This is an original building. The farmhouse was built in the early 1800s and came from Drumnahunshin townland in County Armagh. It was dismantled and moved to the Folk Museum in the 1980s.
The farm was originally a 30 acre farm holding but by 1818 the land had been subdivided into a 10 acre farm. A small flax mill built on the land added to the farm’s modest prosperity. The farm’s range of outhouses included a cart house, a stable and cow byre, milk house and a fuel store.
The original farmhouse was a single storey, two roomed, thatched house with a central kitchen hearth and jamb wall. This internal partition wall helped to screen the kitchen fire from draughts.
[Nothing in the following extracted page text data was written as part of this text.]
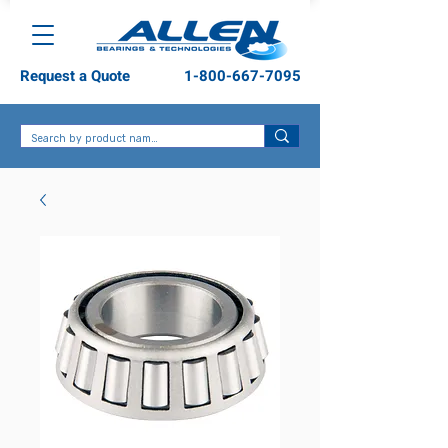
Request a Quote
1-800-667-7095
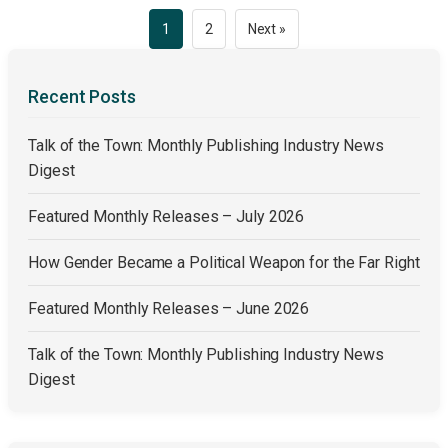
Posts
1
2
Next »
pagination
Recent Posts
Talk of the Town: Monthly Publishing Industry News
Digest
Featured Monthly Releases – July 2026
How Gender Became a Political Weapon for the Far Right
Featured Monthly Releases – June 2026
Talk of the Town: Monthly Publishing Industry News
Digest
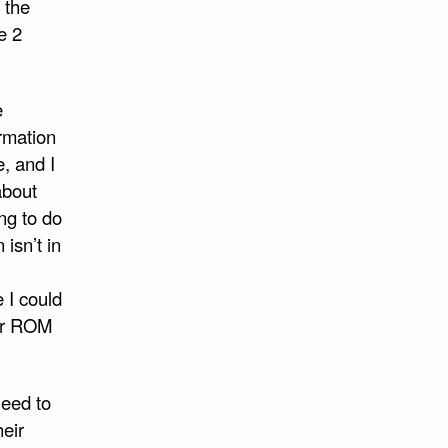
 the
e 2
e
ormation
, and I
about
ng to do
 isn’t in
e I could
eir ROM
need to
heir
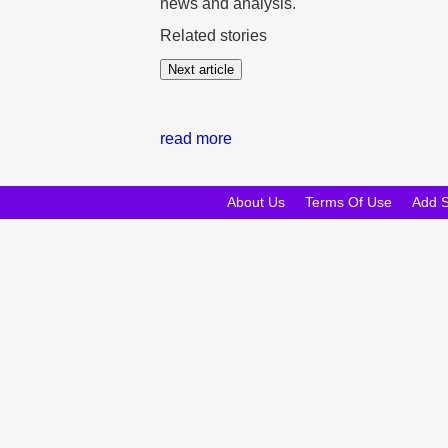
news and analysis.
Related stories
Next article
read more
About Us
Terms Of Use
Add 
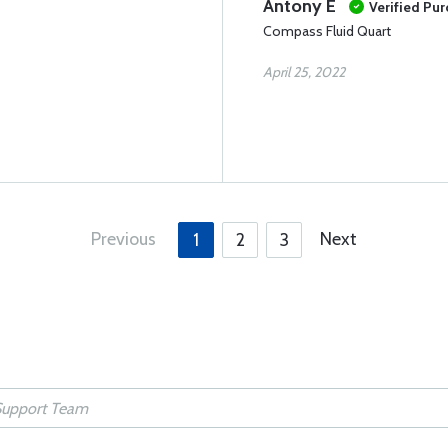
Antony E
Verified Pu
Compass Fluid Quart
April 25, 2022
Previous
Next
1
2
3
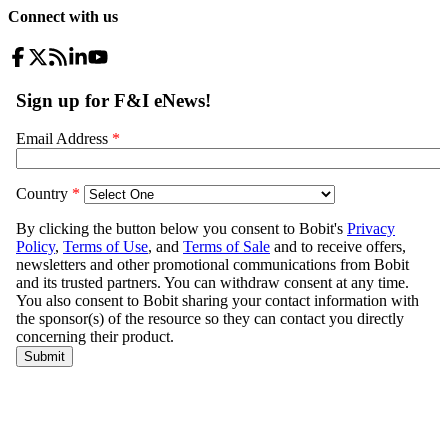
Connect with us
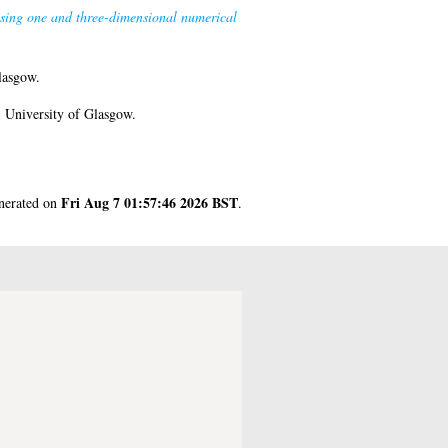
using one and three-dimensional numerical
lasgow.
 University of Glasgow.
Fri Aug 7 01:57:46 2026 BST
enerated on
.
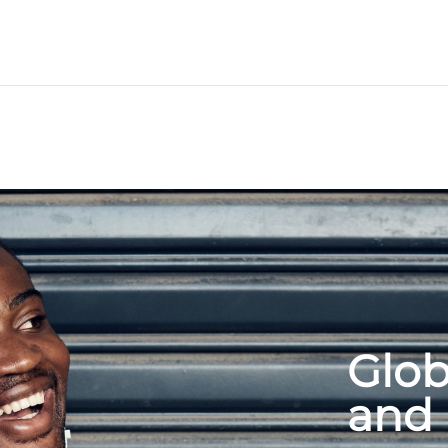
Glob
and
In the early 1900s the farmhouse was extended and improved by being both ‘raised and slated’’. The farmhouse was a comfortable, two storied, slated house. It had extra bedrooms upstairs and a kitchen, parlour and dining room downstairs. The house is well furnished. On the ground floor it has decorative fire surrounds and attractive mahogany furniture. Upstairs the bedrooms are simply furnished.
The Patterson family lived in the Drumnahunshin farmhouse. In 1818, James Patterson held the farm tenancy from the Gosford estate. In the early 1900s, his grandson, John Patterson bought the farm under the Land Purchase Act.
The last person to live in the Drumnahunshin farm house was Miss Margaret (Maggie) Patterson, the daughter of John and Esther Patterson. Maggie was born in 1888. As electricity was never installed in the house Maggie relied on oil lamps to light her home. She died in the 1960s in a local nursing home.
In 1975, Maggie’s American niece, Mrs Esther G Komich of California donated the farmhouse to the museum.
Several features suggest a degree of affluence, the cast iron stove in the kitchen which replaced the original open hearth, the mock panelling in the parlour, the decorative fire surrounds and some fine furniture and china.